Текст для анализа:
□ □ □ □

Последний фильм – «Гвозди» (у каждого свой «гвоздь» в жизни). В последних кадрах человек забивает гвозди в белую стену. Из зала выходят и к нему присоединяются другие, и под белым лучом забивают гвозди в деревянный экран.
Косолапов – Шелковскому 12.76
Дорогой Игорь!
Спасибо большое за открытку и извини меня за кислое, запоздалое письмо. Настроение пляшет, я не научился им руководить.
Мне жаловаться грех. Всё у нас хорошо. Сейчас я буду переезжать в мастерскую и в другую квартиру поближе к мастерской. Полуподвал, с тремя окнами, с большой площадью – около 70 м2. Он чем-то напоминает московскую, и недорого, 40$ в месяц – это по N. Y. ценам дёшево. Её я буду оплачивать с парттайма. Я работаю день в неделю, я тебе писал об этом. В общем, у меня большие планы и большое желание работать. Как перееду, сообщу адрес. Посылаем тебе небольшой презент – не знаю, дойдёт ли в письме? Мы с Людой поздравляем тебя с Рождеством и Новым Годом!
Желаем исполнения всех желаний, здоровья и бодрости.
Обнимаем, твои Люда, Саша
Сидоров – Шелковскому 12.76
Дорогой Игорь! Только вчера уехала Elizabeth, а меня уже беспокоит мысль, как она добралась. Простились мы с ней несколько бестолково – в холодном троллейбусе, в предновогодней суете, в толкучке, и обремененные сумками и кульками. Не знаю, как она к нам ко всем отнеслась, – она человек застенчивый и на сближение не очень идёт – но мы старались, чтобы ей было интересно. После общения с [Жаком Мелконяном] это второй случай в моей жизни, когда мне стыдно, что я не говорю на языке (В частном порядке, т. е. по секрету, обещаю, что к следующему новому году буду сносно болтать по-французски.). Мишенька [Утевский] возил нас с ней к Петру [Старчику] послушать его новые песни, но не знаю, понравилось ли ей. Ещё мы были на чудесной выставке Пиросмани в помещении грузинского представительства и, как ты уже заметил, у Ивана Чуйкова. Вообще у меня была задумана большая программа, но мы, к сожалению, не успели её осуществить.
Игорь, я очень нагрузил её, и может быть, вещами тебе не очень нужными, но ты не сердись, и ещё раз от моего имени извинись перед ней. От дрели ты напрасно отказывался, т. к. это надёжный и всегда нужный инструмент, и если она не нужна тебе сейчас, то, возможно, я уверен в этом, пригодится в будущем. Краски я отобрал по принципу: что подороже. Зелёную и голубую ФЦ16 пришлю со следующей оказией. Оселки должны подойти, особенно доводочный, это у нас новинка; половина круга – это очень хороший японский камень, я за ним ездил к брату в Абрамцево, т. е. ты не отнесись к нему пренебрежительно, со второй его половинкой я построил две дачи и был очень доволен. О деньгах не думай (о 50-ти), это мои собственные и возврату не подлежат.
Игорёк! Мы очень рады твоим подаркам, особенно я (по Брассенсу я учу язык!), но, пожалуйста, не насилуй свой бюджет – остепенись!

□ □ □ □

Исходные данные:
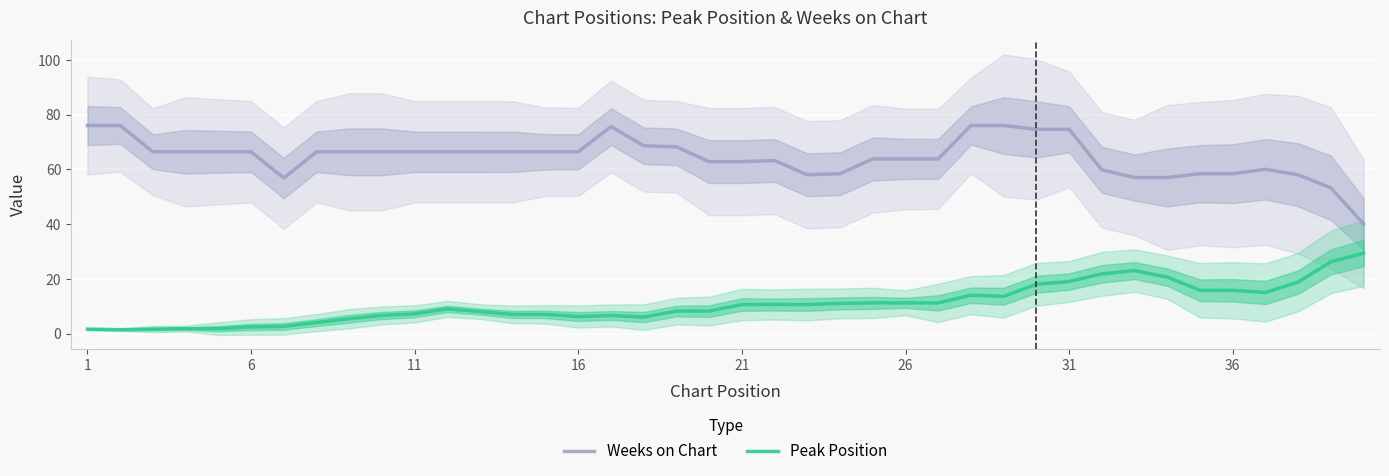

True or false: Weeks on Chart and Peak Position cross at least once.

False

□ □ □ □

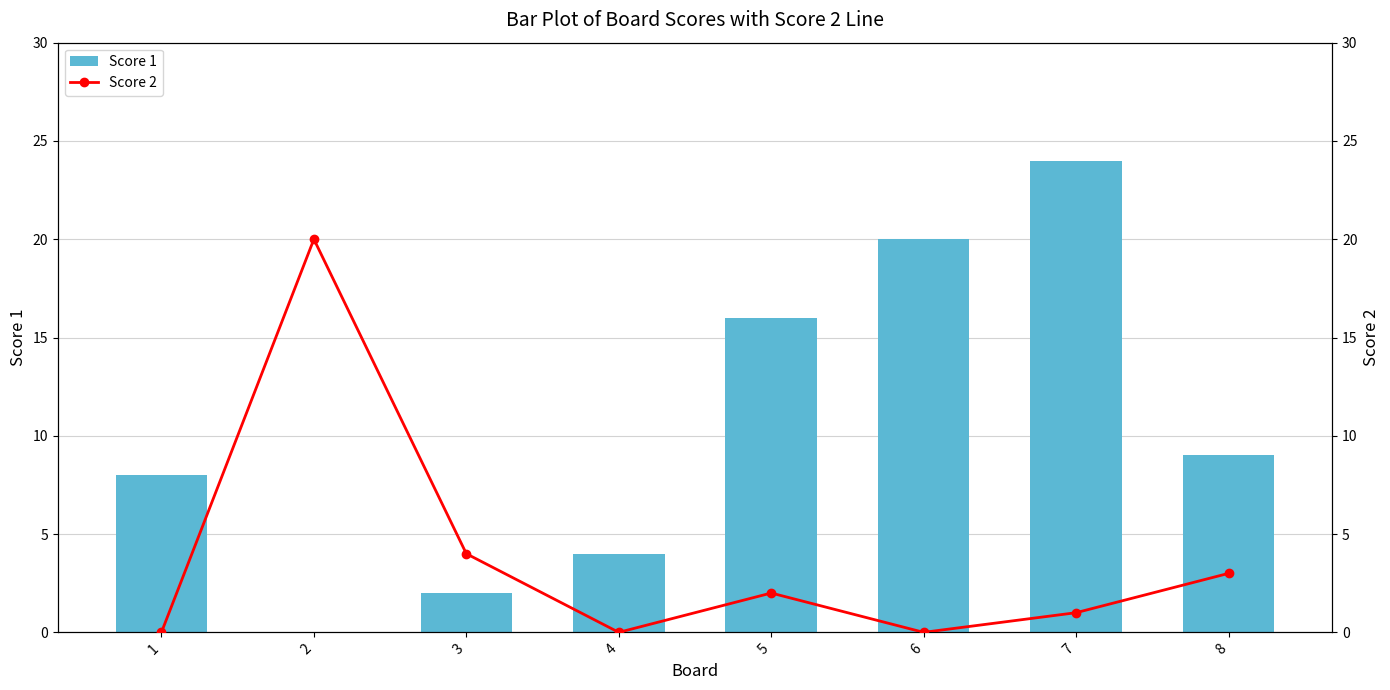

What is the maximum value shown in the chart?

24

□ □ □ □

Что требуется:
Ответьте по письмам Шелковскому на три вопроса:
1. Сколько в месяц стоит полуподвал, в который собирается переезжать Косолапов?
2. Чья выставка в помещении грузинского представительства упомянута в письме Сидорова?
3. Куда Сидоров ездил за японским камнем?

Результат выполнения:
1. Полуподвал стоит 40$ в месяц.
2. Упомянута выставка Пиросмани.
3. Сидоров ездил за камнем к брату в Абрамцево.